■ Brief 1:
In the eating disorder recovery piece, rewrite the part that opens with the words "But in early" and closes with "every. single. meal.", putting "the first stage of recovery" in place of "early recovery".
■ Brief 2:
In the eating disorder recovery piece, at least how many times a day does a person in recovery have the option of deciding what to eat?
■ Brief 3:
Continue the eating disorder recovery piece after its last sentence.

■ Supplied passage:
Content starts

Eating Disorder Recovery: What Do You Want to Eat?

When you first start trying to eat like a "normal" person again, there's usually a period when you feel just obsessed by food.

Now, eating disorders are of course functionally obsessed with food anyway - what you are eating, what you aren't eating, how much you're eating, how little you're eating, what you're going to eat and keep, what you're going to eat and "get rid of."

But in early recovery, the feeling of obsession takes on a different quality.  Since it's been however many weeks/months/years since you were "allowed" to eat what you want, suddenly you have to... you know... figure out what it is you want.  At every. single. meal.

Going from not thinking about what you want because there are only certain things you eat in your disordered routine, to having the option of deciding what you actively want to eat, at least three times a day, is an unexpectedly major adjustment.

I mean, we're talking about, there is a lot of food to choose from, setting aside things like money and assuming you're not working around allergies/sensitivities.  Bagel or toast?  With egg or cream cheese?  Any cheese on that egg?  Any tomato on that?  Or will it be oatmeal or granola and yogurt or yogurt?  What about the fruit on that - strawberries or banana or other berries or mango or kiwi or what?

Content ends

■ Supplied entries:
Content starts

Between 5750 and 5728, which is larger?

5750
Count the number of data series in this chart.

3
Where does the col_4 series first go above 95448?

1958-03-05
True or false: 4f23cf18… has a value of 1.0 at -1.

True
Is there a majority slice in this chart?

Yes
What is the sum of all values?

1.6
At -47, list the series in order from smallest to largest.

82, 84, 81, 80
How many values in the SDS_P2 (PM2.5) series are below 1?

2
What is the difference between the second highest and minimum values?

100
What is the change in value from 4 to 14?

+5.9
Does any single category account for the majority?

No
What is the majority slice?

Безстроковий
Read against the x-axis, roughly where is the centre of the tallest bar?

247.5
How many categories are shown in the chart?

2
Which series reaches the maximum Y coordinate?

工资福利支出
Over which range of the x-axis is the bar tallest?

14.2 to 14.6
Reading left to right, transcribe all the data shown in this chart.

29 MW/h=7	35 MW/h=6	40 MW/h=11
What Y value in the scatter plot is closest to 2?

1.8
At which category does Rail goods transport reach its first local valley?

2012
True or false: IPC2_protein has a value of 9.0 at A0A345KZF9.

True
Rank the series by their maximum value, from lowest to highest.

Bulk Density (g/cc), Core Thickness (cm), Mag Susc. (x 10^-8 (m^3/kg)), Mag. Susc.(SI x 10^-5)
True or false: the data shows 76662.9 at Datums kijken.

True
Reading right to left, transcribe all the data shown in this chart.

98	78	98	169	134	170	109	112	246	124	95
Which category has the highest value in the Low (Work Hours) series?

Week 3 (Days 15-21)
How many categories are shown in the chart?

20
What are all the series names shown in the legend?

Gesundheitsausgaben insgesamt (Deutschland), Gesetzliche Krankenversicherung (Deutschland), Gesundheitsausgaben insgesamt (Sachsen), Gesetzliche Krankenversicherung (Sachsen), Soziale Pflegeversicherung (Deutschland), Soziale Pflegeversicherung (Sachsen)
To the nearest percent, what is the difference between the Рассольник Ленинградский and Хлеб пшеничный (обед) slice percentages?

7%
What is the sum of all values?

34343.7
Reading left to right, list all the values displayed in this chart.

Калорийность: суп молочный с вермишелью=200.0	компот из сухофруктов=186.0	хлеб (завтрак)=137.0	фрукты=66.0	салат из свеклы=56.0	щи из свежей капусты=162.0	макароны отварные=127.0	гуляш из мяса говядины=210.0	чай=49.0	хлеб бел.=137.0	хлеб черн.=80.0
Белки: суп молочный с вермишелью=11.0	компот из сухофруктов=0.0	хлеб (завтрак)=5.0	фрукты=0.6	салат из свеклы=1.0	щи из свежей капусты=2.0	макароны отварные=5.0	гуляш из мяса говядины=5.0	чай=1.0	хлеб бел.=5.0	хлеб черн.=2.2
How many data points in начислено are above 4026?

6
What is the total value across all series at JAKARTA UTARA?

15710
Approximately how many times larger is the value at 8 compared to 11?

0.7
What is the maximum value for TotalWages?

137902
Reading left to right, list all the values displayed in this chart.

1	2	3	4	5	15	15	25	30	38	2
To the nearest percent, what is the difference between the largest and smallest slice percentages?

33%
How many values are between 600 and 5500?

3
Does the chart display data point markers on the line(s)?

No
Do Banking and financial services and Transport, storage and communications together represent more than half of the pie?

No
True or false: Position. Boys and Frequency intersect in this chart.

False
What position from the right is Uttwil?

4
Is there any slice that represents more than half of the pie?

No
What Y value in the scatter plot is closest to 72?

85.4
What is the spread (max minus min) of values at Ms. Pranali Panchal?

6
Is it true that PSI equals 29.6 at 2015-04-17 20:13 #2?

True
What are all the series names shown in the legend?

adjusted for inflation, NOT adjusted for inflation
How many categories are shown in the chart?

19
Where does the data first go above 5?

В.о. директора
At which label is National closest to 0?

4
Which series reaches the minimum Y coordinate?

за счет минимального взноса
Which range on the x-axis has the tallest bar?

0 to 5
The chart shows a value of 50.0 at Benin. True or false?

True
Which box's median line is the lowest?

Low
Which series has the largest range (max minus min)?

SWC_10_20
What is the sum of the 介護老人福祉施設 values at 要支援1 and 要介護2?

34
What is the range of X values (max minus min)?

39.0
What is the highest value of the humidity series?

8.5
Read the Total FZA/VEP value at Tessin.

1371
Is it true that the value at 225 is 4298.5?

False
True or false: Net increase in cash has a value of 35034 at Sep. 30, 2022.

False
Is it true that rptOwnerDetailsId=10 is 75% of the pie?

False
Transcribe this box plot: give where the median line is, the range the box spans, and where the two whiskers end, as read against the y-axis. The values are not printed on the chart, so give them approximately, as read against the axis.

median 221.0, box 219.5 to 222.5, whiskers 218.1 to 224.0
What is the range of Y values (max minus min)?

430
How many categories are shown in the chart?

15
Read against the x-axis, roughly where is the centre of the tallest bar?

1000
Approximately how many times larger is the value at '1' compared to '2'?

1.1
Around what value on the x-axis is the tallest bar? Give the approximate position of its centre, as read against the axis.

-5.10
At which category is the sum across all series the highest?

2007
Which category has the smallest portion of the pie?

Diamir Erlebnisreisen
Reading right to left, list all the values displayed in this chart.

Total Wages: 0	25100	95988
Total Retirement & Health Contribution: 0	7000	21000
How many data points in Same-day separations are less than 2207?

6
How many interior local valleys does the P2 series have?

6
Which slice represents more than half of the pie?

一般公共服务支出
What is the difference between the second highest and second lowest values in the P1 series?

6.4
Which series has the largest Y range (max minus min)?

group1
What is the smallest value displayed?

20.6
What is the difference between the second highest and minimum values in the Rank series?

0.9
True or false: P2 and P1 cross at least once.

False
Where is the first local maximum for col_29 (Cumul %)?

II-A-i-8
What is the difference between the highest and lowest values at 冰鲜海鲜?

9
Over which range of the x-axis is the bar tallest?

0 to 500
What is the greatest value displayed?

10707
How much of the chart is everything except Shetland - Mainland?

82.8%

Content ends

■ Exercise result 1:
But in the first stage of recovery, the feeling of obsession takes on a different quality.  Since it's been however many weeks/months/years since you were "allowed" to eat what you want, suddenly you have to... you know... figure out what it is you want.  At every. single. meal.

■ Exercise result 2:
At least three times a day.

■ Exercise result 3:
Or what if you want to be really brave and eat something everyone else calls "bad"?  I mean, those are all fairly "healthy" foods I just rattled off.

And that's just breakfast. 

And we're still not at the "actually gaining perceptible weight" bit yet.  Oh, no.  That comes later.

No, early on the challenge is all around, "It's okay to want to eat that," but even more so around, "It's okay to have to think about what you want to eat."  Allow me to get cheesy for a sec and extrapolate from there:  "It's okay to think about what you want."

Oh, lord.  Well, I've had my cheese quota for today, then.